Exclude the pictures and transcribe the rest of the data below exactly.
Dataset records Block Start
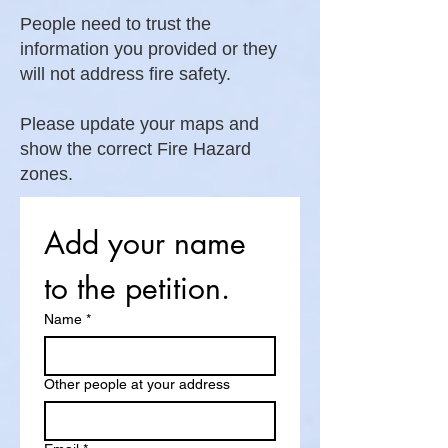
People need to trust the
information you provided or they
will not address fire safety.
Please update your maps and
show the correct Fire Hazard
zones.
Add your name 
to the petition.
Name
*
Other people at your address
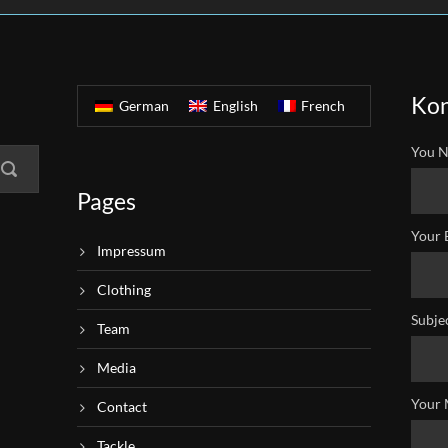
Kon
German
English
French
You N
Pages
Your 
Impressum
Clothing
Subje
Team
Media
Your 
Contact
Tackle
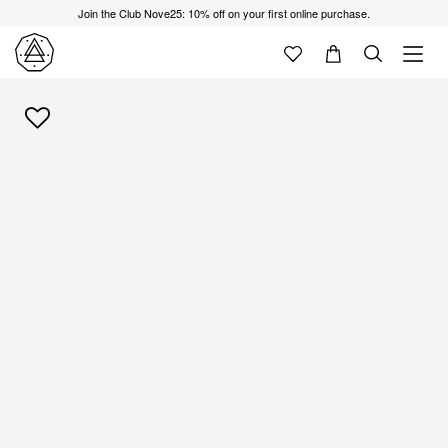
Join the Club Nove25: 10% off on your first online purchase.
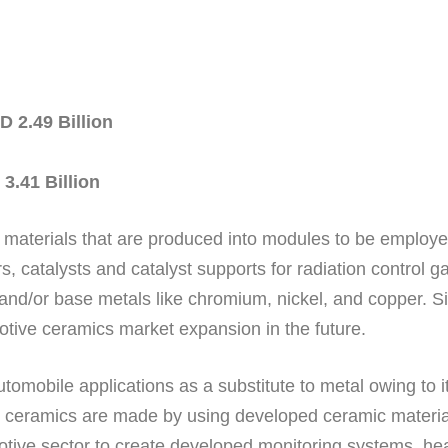
 2.49 Billion
3.41 Billion
materials that are produced into modules to be employe
, catalysts and catalyst supports for radiation control g
and/or base metals like chromium, nickel, and copper. Si
omotive ceramics market expansion in the future.
omobile applications as a substitute to metal owing to it
e ceramics are made by using developed ceramic materials
tive sector to create developed monitoring systems, hea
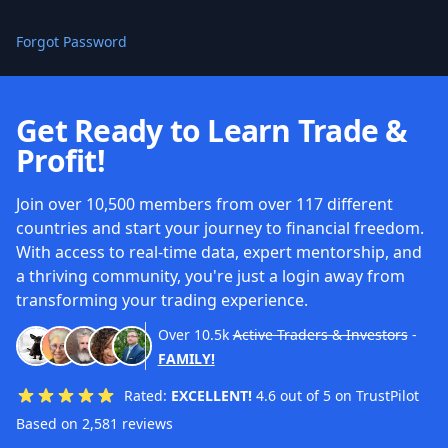
Forgot Password
Get Ready to Learn Trade &
Profit!
Join over 10,500 members from over 117 different
countries and start your journey to financial freedom.
With access to real-time data, expert mentorship, and
a thriving community, you're just a login away from
transforming your trading experience.
Over
10.5k
Active Traders & Investors
-
FAMILY!
Rated:
EXCELLENT!
4.6 out of 5 on TrustPilot
Based on 2,581 reviews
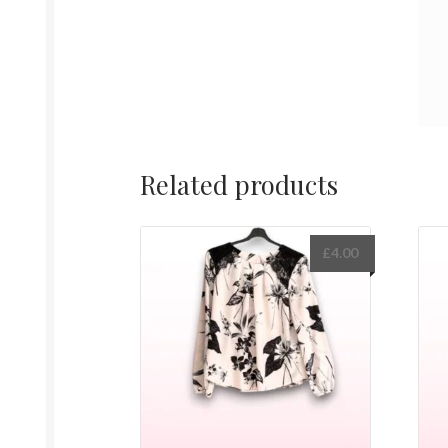
Related products
£
4.00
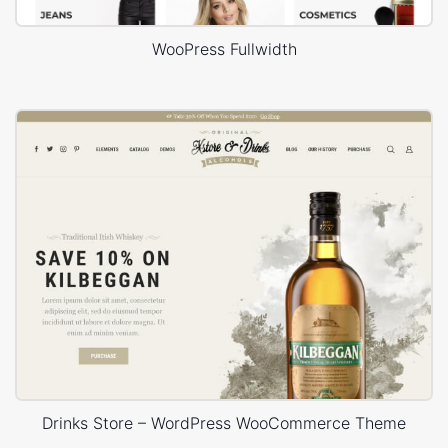
WooPress Fullwidth
Drinks Store – WordPress WooCommerce Theme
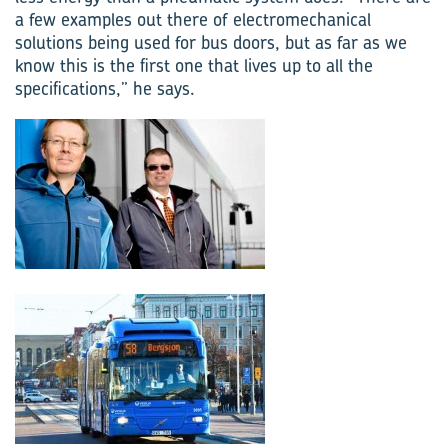
a few examples out there of electro­mechanical
solutions being used for bus doors, but as far as we
know this is the first one that lives up to all the
specifications,” he says.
Dataset records Block End
• Task answer:
People need to trust the
information you provided or they
will not address fire safety.
Please update your maps and
show the correct Fire Hazard
zones.
Add your name 
to the petition.
Name
*
Other people at your address
Kon
German
English
French
You N
Pages
Your 
Impressum
Clothing
Subje
Team
Media
Your 
Contact
Tackle
Join the Club Nove25: 10% off on your first online purchase.
 2.49 Billion
3.41 Billion
materials that are produced into modules to be employe
, catalysts and catalyst supports for radiation control g
and/or base metals like chromium, nickel, and copper. Si
omotive ceramics market expansion in the future.
omobile applications as a substitute to metal owing to it
e ceramics are made by using developed ceramic materials
tive sector to create developed monitoring systems, hea
Forgot Password
Get Ready to Learn Trade &
Profit!
Join over 10,500 members from over 117 different
countries and start your journey to financial freedom.
With access to real-time data, expert mentorship, and
a thriving community, you're just a login away from
transforming your trading experience.
Over
10.5k
Active Traders & Investors
-
FAMILY!
Rated:
EXCELLENT!
4.6 out of 5 on TrustPilot
Based on 2,581 reviews
Related products
£
4.00
WooPress Fullwidth
Drinks Store – WordPress WooCommerce Theme
a few examples out there of electro­mechanical
solutions being used for bus doors, but as far as we
know this is the first one that lives up to all the
specifications,” he says.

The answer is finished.